En medio de la campaña electoral, el Gobierno denunció una operación de inteligencia ilegal tras la difusión de audios que involucran a la secretaria general de la Presidencia. Un juez federal ordenó frenar la publicación del material y desató fuertes críticas por censura previa.
Las últimas horas estuvieron marcadas por un nuevo escándalo político que golpea de lleno al oficialismo. La difusión de audios filtrados vinculados a presuntos pedidos de coimas en la Dirección Nacional de Discapacidad terminó derivando en un expediente que ahora salpica a la propia Karina Milei, hermana y mano derecha del presidente Javier Milei.
En un primer momento, las grabaciones señalaban al exfuncionario Diego Spagnuolo, pero con el correr de los días se conocieron fragmentos en los que aparece mencionada la secretaria general de la Presidencia. Según trascendió, en esos audios la funcionaria pedía “unidad” de cara a las elecciones, aunque desde Casa Rosada sostienen que detrás había una operación para filtrar material más sensible en plena campaña.
El Ejecutivo reaccionó de manera inmediata y denunció la existencia de una maniobra de inteligencia ilegal, con escuchas dentro del propio ámbito presidencial. La presentación fue realizada por el Ministerio de Seguridad, a cargo de Patricia Bullrich, a través del abogado Fernando Soto.
El caso quedó en manos del juez federal, civil y comercial Alejandro Maraniello, quien en una medida controvertida ordenó la prohibición de difundir nuevos audios, argumentando que podrían poner en riesgo intereses del Estado.

########

▶ [Consigna 1]:
Según el texto sobre los audios filtrados, ¿qué ministerio realizó la denuncia por la supuesta maniobra de inteligencia ilegal?
▶ [Consigna 2]:
Reproduce del texto sobre los audios filtrados todo el fragmento que va desde "Las últimas horas" hasta "en plena campaña.".

########

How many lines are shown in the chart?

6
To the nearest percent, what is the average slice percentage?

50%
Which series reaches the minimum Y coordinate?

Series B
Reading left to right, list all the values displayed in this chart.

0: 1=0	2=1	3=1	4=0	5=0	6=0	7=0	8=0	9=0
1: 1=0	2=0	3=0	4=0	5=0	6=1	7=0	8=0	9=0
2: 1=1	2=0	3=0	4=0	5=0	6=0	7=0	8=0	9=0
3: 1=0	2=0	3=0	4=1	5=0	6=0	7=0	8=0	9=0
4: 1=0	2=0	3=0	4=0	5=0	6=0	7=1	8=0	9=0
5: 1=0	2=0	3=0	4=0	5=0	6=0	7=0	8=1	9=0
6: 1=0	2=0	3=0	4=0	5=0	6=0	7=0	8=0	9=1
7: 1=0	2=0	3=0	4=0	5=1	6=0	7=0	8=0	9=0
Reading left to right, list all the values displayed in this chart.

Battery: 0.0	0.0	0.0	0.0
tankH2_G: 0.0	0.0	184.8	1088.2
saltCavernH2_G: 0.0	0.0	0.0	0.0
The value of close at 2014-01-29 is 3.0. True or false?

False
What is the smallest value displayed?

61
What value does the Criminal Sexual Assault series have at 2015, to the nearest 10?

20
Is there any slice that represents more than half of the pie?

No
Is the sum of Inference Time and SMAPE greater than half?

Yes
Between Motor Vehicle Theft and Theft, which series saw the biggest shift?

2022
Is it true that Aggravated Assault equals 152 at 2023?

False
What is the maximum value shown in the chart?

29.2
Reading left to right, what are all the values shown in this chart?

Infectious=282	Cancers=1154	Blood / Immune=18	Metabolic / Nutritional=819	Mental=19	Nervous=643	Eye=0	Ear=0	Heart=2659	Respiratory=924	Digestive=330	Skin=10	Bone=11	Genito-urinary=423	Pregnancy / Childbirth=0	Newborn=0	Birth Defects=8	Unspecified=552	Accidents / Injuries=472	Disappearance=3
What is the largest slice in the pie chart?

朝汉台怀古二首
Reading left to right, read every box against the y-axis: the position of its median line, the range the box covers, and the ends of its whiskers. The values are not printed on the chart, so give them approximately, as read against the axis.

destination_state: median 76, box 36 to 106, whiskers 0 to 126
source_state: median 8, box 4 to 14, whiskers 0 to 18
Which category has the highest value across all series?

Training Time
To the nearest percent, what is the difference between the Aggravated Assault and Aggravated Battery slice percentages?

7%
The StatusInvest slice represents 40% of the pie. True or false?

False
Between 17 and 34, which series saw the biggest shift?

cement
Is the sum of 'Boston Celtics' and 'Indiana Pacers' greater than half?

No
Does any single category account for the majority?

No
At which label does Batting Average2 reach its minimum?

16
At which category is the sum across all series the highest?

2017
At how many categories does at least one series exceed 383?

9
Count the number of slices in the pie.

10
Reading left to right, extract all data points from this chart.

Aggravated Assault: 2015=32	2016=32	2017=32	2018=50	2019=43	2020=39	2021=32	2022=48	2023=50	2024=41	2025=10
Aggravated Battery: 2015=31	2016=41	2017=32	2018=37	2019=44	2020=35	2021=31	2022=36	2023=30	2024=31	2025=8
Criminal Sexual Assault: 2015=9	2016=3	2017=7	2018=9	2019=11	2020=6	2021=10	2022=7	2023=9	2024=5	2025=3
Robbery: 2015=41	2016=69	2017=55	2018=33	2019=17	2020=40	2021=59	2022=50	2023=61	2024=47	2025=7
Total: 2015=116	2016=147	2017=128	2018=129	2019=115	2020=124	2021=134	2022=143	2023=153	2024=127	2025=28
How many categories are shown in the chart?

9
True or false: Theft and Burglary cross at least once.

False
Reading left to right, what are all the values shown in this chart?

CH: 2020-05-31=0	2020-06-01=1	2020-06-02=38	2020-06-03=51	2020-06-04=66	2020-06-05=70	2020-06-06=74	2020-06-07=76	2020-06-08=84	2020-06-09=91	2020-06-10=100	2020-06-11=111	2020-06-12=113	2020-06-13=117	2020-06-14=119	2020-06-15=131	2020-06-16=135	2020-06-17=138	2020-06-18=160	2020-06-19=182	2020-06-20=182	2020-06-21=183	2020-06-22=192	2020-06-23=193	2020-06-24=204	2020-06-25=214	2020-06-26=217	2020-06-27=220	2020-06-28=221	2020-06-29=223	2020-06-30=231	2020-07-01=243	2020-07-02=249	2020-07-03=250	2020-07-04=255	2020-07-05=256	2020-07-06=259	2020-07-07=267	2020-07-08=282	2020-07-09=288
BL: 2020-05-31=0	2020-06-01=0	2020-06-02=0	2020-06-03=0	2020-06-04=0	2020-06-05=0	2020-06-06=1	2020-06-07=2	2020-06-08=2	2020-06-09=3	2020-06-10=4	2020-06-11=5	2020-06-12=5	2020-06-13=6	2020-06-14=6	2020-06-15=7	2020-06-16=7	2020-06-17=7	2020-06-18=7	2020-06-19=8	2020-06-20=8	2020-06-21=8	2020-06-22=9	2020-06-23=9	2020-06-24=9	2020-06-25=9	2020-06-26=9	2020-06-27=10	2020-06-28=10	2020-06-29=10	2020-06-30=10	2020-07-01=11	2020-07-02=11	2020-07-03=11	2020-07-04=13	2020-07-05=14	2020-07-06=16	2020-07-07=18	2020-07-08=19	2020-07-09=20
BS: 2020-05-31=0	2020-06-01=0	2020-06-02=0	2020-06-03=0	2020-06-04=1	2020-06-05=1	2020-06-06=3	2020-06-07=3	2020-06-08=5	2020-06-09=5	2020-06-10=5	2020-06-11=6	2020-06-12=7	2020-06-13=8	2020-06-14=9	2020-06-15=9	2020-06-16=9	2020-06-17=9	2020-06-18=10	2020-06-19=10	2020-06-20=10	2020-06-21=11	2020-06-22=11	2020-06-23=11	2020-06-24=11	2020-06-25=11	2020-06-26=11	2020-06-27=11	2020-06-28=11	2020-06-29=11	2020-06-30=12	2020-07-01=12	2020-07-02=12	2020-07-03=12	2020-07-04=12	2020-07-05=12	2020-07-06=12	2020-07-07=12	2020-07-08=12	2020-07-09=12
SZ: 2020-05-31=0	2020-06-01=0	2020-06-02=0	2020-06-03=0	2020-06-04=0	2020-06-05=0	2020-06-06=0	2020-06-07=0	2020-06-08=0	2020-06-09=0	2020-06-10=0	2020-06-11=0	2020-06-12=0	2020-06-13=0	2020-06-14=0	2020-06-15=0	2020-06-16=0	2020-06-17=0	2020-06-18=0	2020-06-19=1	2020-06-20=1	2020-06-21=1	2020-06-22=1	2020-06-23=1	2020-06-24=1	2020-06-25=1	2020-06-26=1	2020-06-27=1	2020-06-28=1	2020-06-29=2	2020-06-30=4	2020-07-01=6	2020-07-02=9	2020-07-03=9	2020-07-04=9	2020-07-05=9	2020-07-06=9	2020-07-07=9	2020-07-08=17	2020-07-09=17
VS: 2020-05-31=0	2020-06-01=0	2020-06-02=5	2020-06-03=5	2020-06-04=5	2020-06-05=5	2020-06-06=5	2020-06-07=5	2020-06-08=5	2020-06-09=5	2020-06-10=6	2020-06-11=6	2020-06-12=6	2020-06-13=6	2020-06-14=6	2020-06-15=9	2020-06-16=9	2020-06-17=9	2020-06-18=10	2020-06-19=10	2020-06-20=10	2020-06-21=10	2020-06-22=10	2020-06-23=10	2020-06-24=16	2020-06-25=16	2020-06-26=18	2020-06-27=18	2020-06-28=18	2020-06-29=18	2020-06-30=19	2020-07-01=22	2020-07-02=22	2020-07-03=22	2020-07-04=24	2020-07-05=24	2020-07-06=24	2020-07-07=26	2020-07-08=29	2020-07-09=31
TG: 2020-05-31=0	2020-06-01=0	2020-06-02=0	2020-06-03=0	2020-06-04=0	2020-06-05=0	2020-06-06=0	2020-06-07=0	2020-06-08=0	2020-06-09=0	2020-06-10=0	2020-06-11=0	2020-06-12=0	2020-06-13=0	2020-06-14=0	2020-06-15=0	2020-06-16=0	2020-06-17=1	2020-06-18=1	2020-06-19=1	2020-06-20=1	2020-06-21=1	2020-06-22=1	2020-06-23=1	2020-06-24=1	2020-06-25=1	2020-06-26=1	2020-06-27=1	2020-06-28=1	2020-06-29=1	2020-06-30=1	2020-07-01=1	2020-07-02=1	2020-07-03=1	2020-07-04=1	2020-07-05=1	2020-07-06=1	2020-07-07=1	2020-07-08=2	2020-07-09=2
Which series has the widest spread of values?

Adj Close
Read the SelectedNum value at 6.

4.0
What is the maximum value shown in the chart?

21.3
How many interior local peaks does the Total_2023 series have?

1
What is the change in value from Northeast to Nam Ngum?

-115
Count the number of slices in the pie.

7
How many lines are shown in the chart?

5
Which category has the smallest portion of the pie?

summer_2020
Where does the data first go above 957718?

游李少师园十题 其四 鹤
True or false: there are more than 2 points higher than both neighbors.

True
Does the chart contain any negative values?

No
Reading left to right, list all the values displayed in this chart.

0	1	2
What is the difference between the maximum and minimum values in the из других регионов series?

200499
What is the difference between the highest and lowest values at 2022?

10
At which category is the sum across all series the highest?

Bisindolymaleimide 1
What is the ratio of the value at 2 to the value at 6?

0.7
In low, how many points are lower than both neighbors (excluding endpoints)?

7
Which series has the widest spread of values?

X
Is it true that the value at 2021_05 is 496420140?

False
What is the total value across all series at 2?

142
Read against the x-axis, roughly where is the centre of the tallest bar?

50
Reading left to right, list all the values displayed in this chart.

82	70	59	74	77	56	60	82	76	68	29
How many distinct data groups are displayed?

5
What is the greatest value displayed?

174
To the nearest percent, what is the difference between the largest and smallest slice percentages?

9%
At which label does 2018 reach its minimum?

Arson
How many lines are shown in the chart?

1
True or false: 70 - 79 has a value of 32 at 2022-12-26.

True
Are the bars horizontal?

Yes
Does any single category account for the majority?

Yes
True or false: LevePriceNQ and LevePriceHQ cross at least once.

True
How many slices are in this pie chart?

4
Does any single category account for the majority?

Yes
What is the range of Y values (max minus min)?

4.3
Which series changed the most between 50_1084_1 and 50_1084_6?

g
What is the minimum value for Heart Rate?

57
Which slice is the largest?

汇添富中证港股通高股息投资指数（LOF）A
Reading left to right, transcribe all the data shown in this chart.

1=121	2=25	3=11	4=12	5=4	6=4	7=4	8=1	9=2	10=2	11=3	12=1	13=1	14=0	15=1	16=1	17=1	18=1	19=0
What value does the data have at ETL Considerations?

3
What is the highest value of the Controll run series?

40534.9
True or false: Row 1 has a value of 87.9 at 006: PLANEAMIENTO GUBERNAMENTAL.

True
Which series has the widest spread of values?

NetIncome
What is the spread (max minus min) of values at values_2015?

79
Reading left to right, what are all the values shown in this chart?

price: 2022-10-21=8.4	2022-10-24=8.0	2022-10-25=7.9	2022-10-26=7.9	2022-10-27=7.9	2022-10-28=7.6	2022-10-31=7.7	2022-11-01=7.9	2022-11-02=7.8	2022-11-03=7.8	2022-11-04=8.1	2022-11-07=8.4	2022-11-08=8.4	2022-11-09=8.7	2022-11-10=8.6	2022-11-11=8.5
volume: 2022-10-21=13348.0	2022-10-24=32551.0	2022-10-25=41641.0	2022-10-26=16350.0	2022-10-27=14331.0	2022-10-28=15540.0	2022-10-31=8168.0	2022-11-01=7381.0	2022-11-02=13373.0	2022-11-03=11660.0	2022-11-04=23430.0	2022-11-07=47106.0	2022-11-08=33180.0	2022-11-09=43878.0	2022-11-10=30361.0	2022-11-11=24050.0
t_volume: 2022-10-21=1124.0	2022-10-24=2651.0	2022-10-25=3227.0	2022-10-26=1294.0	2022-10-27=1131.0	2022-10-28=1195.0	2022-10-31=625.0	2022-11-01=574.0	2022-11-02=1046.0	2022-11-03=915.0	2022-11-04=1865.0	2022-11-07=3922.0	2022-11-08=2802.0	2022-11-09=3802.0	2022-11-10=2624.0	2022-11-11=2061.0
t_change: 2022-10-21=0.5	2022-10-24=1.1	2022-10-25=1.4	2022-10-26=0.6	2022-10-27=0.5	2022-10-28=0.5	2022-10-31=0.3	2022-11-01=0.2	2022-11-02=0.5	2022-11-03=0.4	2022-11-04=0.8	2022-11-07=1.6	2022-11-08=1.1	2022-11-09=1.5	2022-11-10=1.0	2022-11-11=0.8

########

▶ [Solución 1]:
El Ministerio de Seguridad, a cargo de Patricia Bullrich, a través del abogado Fernando Soto.

▶ [Solución 2]:
Las últimas horas estuvieron marcadas por un nuevo escándalo político que golpea de lleno al oficialismo. La difusión de audios filtrados vinculados a presuntos pedidos de coimas en la Dirección Nacional de Discapacidad terminó derivando en un expediente que ahora salpica a la propia Karina Milei, hermana y mano derecha del presidente Javier Milei.
En un primer momento, las grabaciones señalaban al exfuncionario Diego Spagnuolo, pero con el correr de los días se conocieron fragmentos en los que aparece mencionada la secretaria general de la Presidencia. Según trascendió, en esos audios la funcionaria pedía “unidad” de cara a las elecciones, aunque desde Casa Rosada sostienen que detrás había una operación para filtrar material más sensible en plena campaña.